The computer exhibition at the Science Museum

By Sebastian Werner

As we travelled to the famous and fantastic Science Museum in the heart of London, our advanced-level maths class visited the computer department. This part of the museum traces the fast development of calculators and computers. As we saw, today’s computers are not as huge and enormous as in former times. Machines which filled one who

le room in the 19th century could achieve less than today’s pocket calculators. We started our tour of inspection at the most attractive display item of the exhibition – it was a reproduction of the famous first mechanical computer called «DIFFERENCE ENGINE”, built originally by Charles Babbage in 1831. It was the first machine which allowed the user more than the four fundamental operations of arithmetic.

From this point on, our tour offered us a variety of the beginning of logical signs and ideas, which all show us how logical mathematics is and that there is often more than one way to solve our numeric problems. It’s all the same if you use huge and complicated machines or only tiny rulers – you always come more or less easily to the same exact result. But these machines cannot only solve «easy” mathematical problems like addition or subtraction, as many people might think.
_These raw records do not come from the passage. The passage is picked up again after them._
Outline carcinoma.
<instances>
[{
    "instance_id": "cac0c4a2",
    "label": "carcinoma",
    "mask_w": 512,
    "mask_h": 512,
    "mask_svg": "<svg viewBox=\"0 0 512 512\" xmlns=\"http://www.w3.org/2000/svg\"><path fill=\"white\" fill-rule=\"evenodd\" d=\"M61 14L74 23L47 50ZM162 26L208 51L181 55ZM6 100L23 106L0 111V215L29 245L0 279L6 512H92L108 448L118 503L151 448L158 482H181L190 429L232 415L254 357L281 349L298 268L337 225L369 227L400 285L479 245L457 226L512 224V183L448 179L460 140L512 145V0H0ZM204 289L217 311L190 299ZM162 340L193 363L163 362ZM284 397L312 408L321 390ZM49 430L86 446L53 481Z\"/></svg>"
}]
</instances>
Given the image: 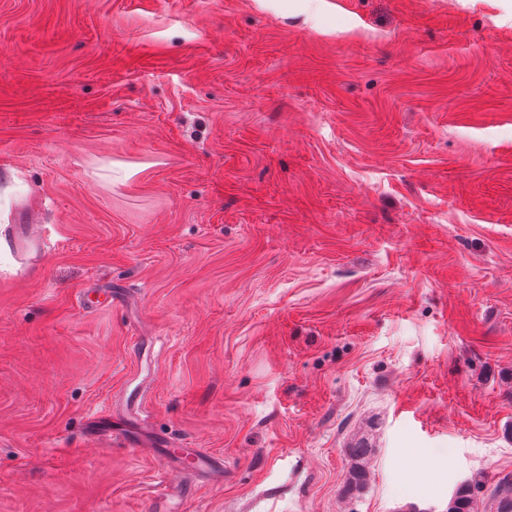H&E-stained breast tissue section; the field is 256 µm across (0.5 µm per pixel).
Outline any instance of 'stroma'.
Here are the masks:
<instances>
[{
	"label": "stroma",
	"mask_w": 512,
	"mask_h": 512,
	"mask_svg": "<svg viewBox=\"0 0 512 512\" xmlns=\"http://www.w3.org/2000/svg\"><path fill=\"white\" fill-rule=\"evenodd\" d=\"M94 416L224 474L162 495ZM506 476L512 0H0V512H494ZM13 254L16 260L20 263L22 269L28 268L34 261H39L41 257L40 241H19L13 242ZM163 456L168 463L174 464L177 468L183 469L182 463L186 460H190L196 471L216 470V460L200 452L197 448H169L170 445L162 443ZM223 472L224 464L222 461L219 462L218 466ZM367 446L363 443L350 449V456L355 460L349 471L347 484L352 490H362L367 483L368 470L366 469ZM475 490L469 482L458 485L448 502V512H477Z\"/></svg>",
	"instance_id": "obj_1"
}]
</instances>
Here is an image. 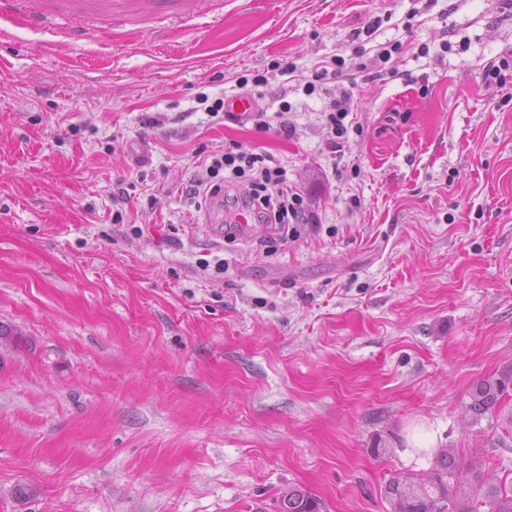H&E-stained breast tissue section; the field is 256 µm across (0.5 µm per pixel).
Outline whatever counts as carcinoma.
Instances as JSON below:
<instances>
[{"label": "carcinoma", "instance_id": "obj_1", "mask_svg": "<svg viewBox=\"0 0 512 512\" xmlns=\"http://www.w3.org/2000/svg\"><path fill=\"white\" fill-rule=\"evenodd\" d=\"M512 399V366L475 383L469 392L466 412L474 421L488 413L499 415ZM383 495L392 509L406 504L416 512L420 503H428L436 512H512V482L487 477L475 463L464 464L453 453L442 449L435 457L431 472L425 476L391 478ZM321 499L309 489L291 485L277 499V512H323Z\"/></svg>", "mask_w": 512, "mask_h": 512}]
</instances>
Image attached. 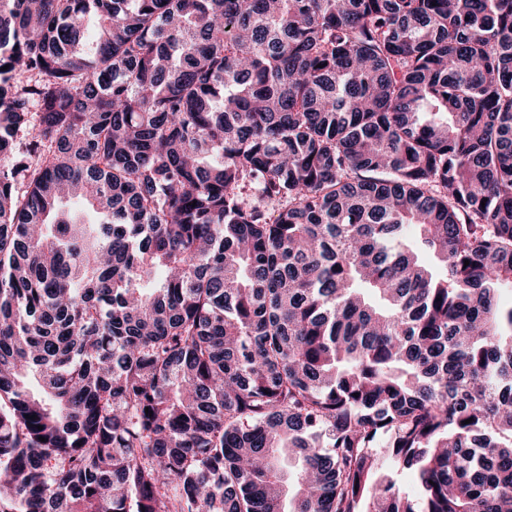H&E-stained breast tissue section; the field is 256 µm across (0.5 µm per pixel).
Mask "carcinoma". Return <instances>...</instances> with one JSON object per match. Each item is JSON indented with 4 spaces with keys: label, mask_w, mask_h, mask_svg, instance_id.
<instances>
[{
    "label": "carcinoma",
    "mask_w": 512,
    "mask_h": 512,
    "mask_svg": "<svg viewBox=\"0 0 512 512\" xmlns=\"http://www.w3.org/2000/svg\"><path fill=\"white\" fill-rule=\"evenodd\" d=\"M508 288L512 0H0V512H512Z\"/></svg>",
    "instance_id": "carcinoma-1"
}]
</instances>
Multiplication, division and even exponential functions with high figures can also easily be solved by these old calculating machines.
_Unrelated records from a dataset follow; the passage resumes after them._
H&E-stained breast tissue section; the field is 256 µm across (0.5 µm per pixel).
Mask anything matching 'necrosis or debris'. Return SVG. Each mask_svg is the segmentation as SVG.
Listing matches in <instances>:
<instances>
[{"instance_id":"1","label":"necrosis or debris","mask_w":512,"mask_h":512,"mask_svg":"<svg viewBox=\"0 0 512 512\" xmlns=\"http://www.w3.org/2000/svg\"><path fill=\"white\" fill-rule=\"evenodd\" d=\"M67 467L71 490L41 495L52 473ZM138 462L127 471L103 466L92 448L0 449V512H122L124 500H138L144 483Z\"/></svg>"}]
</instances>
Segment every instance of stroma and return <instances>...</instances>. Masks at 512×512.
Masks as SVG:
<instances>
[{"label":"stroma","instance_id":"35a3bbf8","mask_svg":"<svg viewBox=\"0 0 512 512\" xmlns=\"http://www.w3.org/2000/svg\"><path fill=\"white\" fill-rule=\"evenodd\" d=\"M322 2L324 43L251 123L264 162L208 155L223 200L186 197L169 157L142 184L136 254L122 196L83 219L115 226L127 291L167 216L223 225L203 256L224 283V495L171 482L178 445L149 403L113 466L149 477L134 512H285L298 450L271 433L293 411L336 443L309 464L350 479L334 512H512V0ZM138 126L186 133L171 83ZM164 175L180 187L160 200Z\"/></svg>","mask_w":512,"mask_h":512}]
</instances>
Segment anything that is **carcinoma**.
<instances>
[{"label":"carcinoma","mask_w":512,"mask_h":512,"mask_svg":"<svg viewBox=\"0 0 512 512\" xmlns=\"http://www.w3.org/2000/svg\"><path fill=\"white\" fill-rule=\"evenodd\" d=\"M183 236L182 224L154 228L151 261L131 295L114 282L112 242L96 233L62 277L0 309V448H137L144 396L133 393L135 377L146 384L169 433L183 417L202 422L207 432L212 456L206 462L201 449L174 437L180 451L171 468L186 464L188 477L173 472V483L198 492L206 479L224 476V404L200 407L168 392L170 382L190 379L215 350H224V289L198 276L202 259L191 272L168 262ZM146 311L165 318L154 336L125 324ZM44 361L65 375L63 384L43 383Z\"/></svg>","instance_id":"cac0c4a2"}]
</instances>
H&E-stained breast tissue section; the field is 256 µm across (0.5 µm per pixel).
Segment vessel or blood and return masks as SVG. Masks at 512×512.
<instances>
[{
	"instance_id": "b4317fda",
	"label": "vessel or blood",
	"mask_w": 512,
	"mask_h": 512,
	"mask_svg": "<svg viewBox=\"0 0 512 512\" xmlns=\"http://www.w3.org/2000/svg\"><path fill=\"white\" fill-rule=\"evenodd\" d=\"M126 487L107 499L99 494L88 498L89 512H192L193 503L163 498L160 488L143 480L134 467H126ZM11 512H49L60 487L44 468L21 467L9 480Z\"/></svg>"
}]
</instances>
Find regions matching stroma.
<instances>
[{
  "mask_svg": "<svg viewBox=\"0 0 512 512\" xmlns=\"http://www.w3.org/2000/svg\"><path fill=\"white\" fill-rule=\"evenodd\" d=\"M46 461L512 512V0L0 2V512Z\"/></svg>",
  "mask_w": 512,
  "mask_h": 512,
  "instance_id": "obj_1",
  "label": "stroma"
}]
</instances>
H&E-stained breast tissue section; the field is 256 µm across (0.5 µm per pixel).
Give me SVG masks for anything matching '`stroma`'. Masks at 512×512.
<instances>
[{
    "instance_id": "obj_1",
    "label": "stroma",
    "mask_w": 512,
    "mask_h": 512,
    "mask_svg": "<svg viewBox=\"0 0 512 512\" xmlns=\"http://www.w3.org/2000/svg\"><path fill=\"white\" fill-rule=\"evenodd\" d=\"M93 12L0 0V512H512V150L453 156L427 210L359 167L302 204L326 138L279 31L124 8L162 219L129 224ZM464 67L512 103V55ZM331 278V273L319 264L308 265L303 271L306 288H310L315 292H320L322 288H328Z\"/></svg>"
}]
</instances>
Our expedition further led us to the sort of computers which remind us of those computers we are used to these days – the first electronic computers, which could only be built after some important inventions like the transistor had been realized.

Later we saw another interesting showpiece – a hard drive dated 1984. Anybody who knows how much GB of data can nowadays be stored in tiny hard-disks located in notebooks will be surprised and astonished at the sight of the huge hard-disk which has the size of a dice, the base of which is made of four beer-crates and the height of which is comparable to two crates, one put on top of the other. In spite of these dimensions the 1984 hard-disk drive could only store about 10 MB of data.

Evaluating the whole computer exhibition, I think that it does not fully meet the expectations of the interested computer user of our time, because the exhibits are rather old. But this should not be seen too critically, because due to the fast development of micro-electronics nowadays it would be too expensive and a lot of work expenditure for the museum to keep the exhibition up to date. Another reason for showing all this »old« technology is that the museum does not want to present all these new gadgets but rather the old original inventions which show the visitors how our ancestors coped with mathematics.